Today, of course, we see things a little differently. Okay, very differently.
Through extensive research, we’ve come to observe that mood disorders like depression and mania are largely symptoms – not of evil beings but of intelligence and creativity.
Mood Disorders – The Cost Of Intelligence & Creativity?
In one long-term study, a team of researchers collected IQ data from almost 2,000 8-year-olds.

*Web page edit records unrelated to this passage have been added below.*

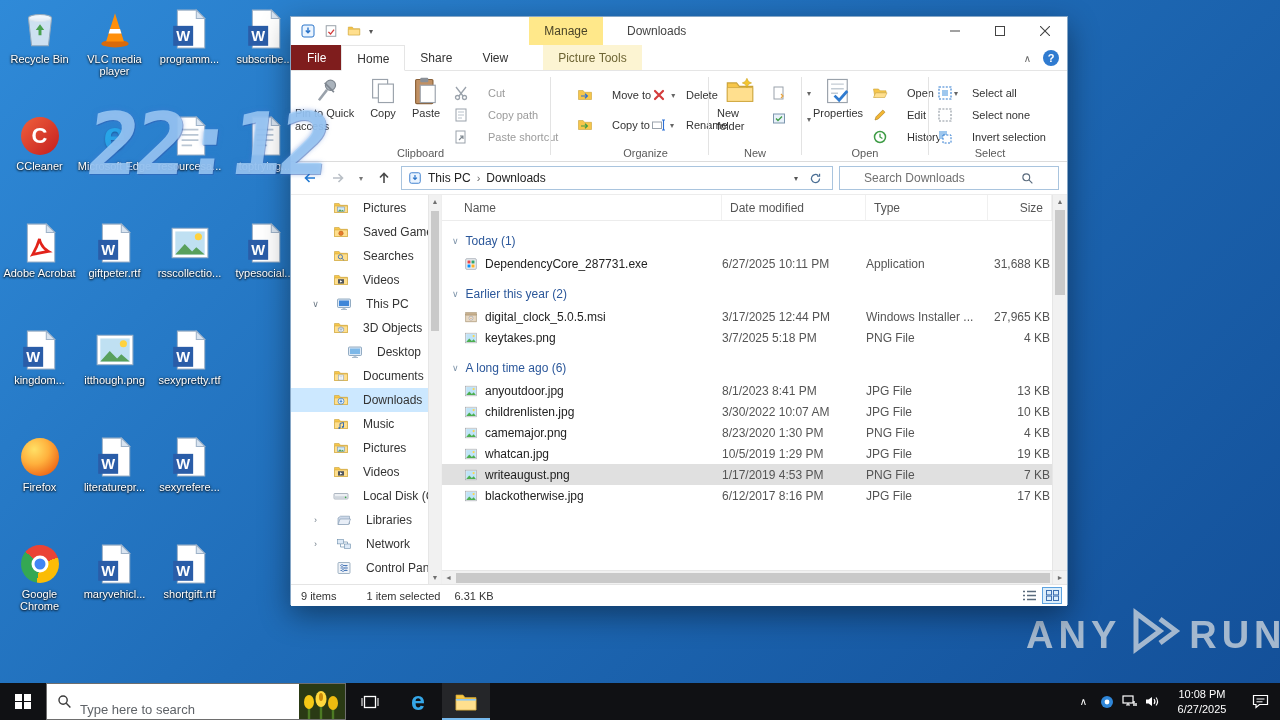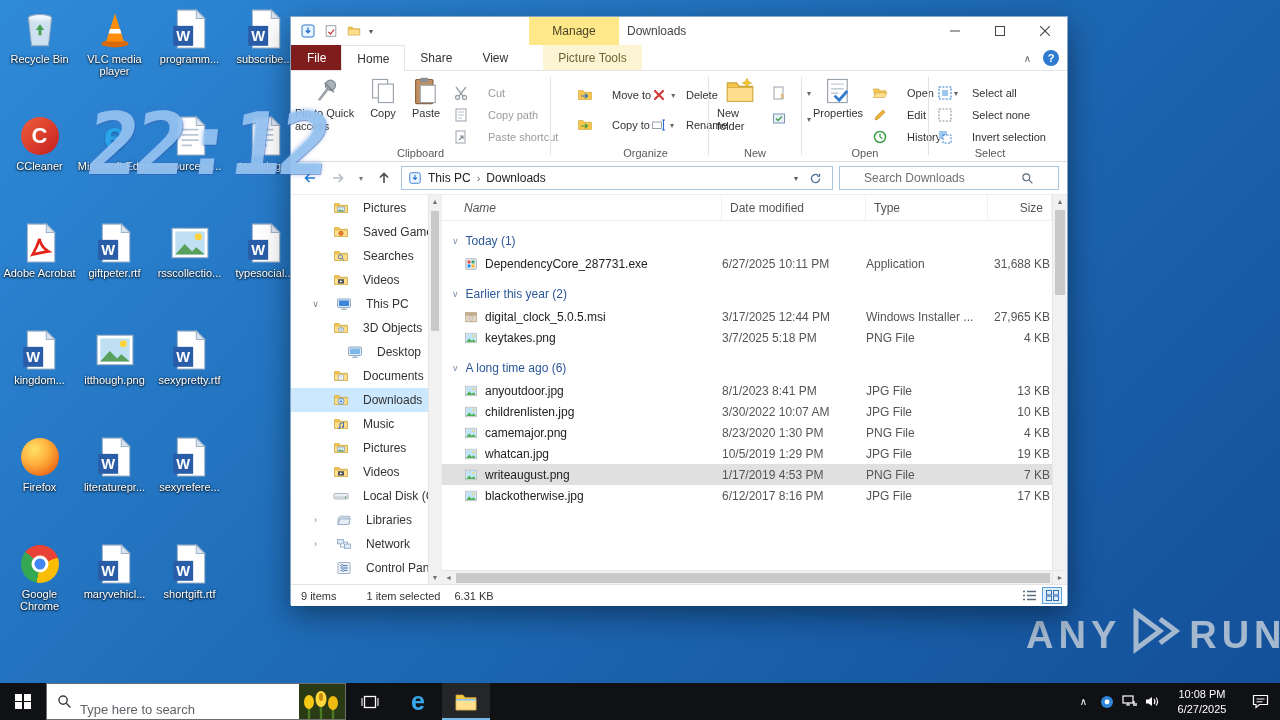--- a/index.html
+++ b/index.html
@@ -45,7 +45,7 @@
   .qat{display:flex;align-items:center;gap:7px;padding-left:9px;}
   .qat .qi{width:16px;height:16px;display:flex;align-items:center;justify-content:center;}
   .qat .caret{font-size:8px;color:#555;}
-  .manage-chip{position:absolute;left:238px;top:0;width:90px;height:28px;background:#ffe88a;
+  .manage-chip{position:absolute;left:238px;top:0;width:74px;height:28px;background:#ffe88a;
     display:flex;align-items:center;justify-content:center;font-size:12px;color:#4a4428;}
   .win-title{position:absolute;left:336px;top:0;height:28px;display:flex;align-items:center;color:#444;}
   .win-controls{position:absolute;right:0;top:0;display:flex;height:28px;}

Years later, when the children were 22 or 23, the researchers studied those who had developed a mood disorder.
They found that those individuals were often the ones who had a high IQ as children.
“There is something about the genetics underlying the disorder that are advantageous,” said lead researcher Daniel Smith. “One possibility is that serious disorders of mood – such as bipolar disorder – are the price that human beings have had to pay for more adaptive traits such as intelligence, creativity and verbal proficiency.”
That’s a long way from the demon hypothesis, isn’t it?
Daniel Smith isn’t the only researcher to reach that particular conclusion.
In another study, researchers tested schizophrenia and bipolar patients to see if their illnesses were a predictor of creativity. Believe me when I say the study was extensive; they looked at data from more than 86,292 patients.
What they found was that individuals enrolled in a creative profession were 25% more likely to carry traits related to a mood disorder.
“Our findings suggest that creative people may have a genetic predisposition toward thinking differently, which, when combined with other harmful biological or environmental factors, could lead to mental illness,” said Robert A. Power, the study’s lead author.
How Do Psychiatric Medications Fit Into All This?
Not well, it seems.
Many experts, like Dr. Kay Redfield Jamison, believe that our current pharmaceutical methods of treating mood disorders are actually ruining creative potential and brilliance.
“Lithium and other mood stabilizers are extremely effective for controlling mania and depression, but in some patients these drugs can limit emotional range,” she said.
This limit in emotional range can have drastic effects on one’s ability to become engrossed in something.
Dr. Jamison is not the only expert to hold this negative view of psychiatric medications. Dr. Peter Gøtzche, as we discussed here, shares a similar view.
These expert opinions are backed up by a number of individual testimonies, like this one.
Could it be that our current treatment of mental illness is really not all that different from those practiced thousands of years ago? Could it be that we’re still trying to flog – albeit now metaphorically – ‘demons’ out of patients. Are we throwing the baby out with the bathwater, so to speak?